Лина костенко. «маруся Чурай». 1 страница

Читайте также:
  1. Annotation 1 страница
  2. Annotation 10 страница
  3. Annotation 11 страница
  4. Annotation 12 страница
  5. Annotation 13 страница
  6. Annotation 14 страница
  7. Annotation 15 страница

Исторический роман в стихах.

 

Глава 1. А ЕСЛИ Б ЭТА КНИГА НЕ СГОРЕЛА

Летом 1658 года

был в Полтаве пожар, и сгорела дотла Полтава.

Запылала солома на крышах над Ворсклой рекою.

Стали плавиться купола церквей деревянных.

Сильный ветер завыл.
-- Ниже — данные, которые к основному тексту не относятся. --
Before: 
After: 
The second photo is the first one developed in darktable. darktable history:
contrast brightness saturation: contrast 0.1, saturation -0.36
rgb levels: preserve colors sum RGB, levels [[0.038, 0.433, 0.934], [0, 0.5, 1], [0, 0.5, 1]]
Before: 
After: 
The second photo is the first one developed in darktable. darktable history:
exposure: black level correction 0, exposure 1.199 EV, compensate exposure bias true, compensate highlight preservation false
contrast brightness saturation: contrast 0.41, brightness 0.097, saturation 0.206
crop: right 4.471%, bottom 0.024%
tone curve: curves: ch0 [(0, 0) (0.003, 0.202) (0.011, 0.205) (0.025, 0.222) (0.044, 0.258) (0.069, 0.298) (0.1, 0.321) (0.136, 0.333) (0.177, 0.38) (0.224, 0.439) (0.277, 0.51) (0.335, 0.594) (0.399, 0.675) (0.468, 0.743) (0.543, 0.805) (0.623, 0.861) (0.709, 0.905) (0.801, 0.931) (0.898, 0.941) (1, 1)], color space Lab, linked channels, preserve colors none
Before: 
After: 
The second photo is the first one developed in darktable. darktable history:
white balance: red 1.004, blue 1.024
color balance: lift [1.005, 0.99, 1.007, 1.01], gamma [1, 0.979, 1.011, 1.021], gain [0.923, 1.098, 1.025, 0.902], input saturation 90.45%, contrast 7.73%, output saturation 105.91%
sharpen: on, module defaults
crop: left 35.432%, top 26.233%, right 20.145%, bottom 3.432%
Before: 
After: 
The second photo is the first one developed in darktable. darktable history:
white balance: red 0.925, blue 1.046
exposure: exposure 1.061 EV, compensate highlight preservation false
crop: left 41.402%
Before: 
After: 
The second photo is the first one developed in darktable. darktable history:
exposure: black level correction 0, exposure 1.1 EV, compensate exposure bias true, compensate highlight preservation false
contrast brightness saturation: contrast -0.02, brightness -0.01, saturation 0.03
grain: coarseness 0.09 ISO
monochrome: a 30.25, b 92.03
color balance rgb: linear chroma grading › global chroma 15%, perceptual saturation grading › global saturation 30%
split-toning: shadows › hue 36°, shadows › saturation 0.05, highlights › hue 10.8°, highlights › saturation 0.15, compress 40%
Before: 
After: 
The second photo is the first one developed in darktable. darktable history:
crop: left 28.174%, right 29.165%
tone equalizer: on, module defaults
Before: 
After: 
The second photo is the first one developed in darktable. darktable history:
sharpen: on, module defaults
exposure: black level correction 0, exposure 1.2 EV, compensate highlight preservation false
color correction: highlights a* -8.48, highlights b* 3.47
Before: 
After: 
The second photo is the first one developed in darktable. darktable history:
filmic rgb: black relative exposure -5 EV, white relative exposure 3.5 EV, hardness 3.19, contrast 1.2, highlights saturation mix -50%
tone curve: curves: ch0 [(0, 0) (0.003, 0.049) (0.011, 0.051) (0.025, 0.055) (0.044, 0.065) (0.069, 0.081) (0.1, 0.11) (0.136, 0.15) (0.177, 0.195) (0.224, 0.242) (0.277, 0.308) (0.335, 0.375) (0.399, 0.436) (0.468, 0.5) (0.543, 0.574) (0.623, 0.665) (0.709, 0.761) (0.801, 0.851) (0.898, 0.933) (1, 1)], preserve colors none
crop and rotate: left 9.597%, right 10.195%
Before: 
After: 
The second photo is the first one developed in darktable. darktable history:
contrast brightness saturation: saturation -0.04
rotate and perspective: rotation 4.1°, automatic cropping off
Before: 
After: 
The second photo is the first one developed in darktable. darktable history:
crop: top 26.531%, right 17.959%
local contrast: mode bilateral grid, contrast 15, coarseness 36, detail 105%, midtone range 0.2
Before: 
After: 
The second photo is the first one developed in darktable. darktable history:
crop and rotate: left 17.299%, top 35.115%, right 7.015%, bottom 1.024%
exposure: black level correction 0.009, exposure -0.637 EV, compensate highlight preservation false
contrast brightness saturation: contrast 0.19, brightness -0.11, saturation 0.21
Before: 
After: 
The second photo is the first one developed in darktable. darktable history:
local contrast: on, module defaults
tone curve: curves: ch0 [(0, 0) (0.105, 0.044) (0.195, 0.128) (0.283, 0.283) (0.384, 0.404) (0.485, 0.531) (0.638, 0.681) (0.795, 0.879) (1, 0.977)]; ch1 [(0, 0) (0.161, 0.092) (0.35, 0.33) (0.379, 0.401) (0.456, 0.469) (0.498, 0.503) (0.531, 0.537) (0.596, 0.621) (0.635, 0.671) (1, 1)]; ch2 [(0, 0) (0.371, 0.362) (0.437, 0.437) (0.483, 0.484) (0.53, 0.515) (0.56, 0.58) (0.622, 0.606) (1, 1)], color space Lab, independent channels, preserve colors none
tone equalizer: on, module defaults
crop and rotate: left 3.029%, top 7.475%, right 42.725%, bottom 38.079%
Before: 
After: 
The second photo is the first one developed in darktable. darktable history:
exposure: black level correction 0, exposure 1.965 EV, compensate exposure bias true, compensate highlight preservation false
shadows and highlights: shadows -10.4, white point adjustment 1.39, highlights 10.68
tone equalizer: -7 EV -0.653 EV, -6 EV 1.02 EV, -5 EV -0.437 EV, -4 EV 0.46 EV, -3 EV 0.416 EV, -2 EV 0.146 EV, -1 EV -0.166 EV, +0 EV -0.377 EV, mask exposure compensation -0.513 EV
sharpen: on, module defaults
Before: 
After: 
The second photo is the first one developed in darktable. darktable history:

Пламя яростно загудело.

Ещё долго летал над руинами магистрата

легкий пепел сгоревших томов

книг судебных полтавских,

в коих запись велась по текущим делам уголовным.

Может быть, средь тех книг было дело Маруси Чурай?

Может быть, ничего мы не знаем о нём потому,

что свидетельств с тех пор не осталось у нас по нему,

ведь тома книг судебных полтавских огонь, словно враг,

угрожающий городу рабством, в то лето спалил?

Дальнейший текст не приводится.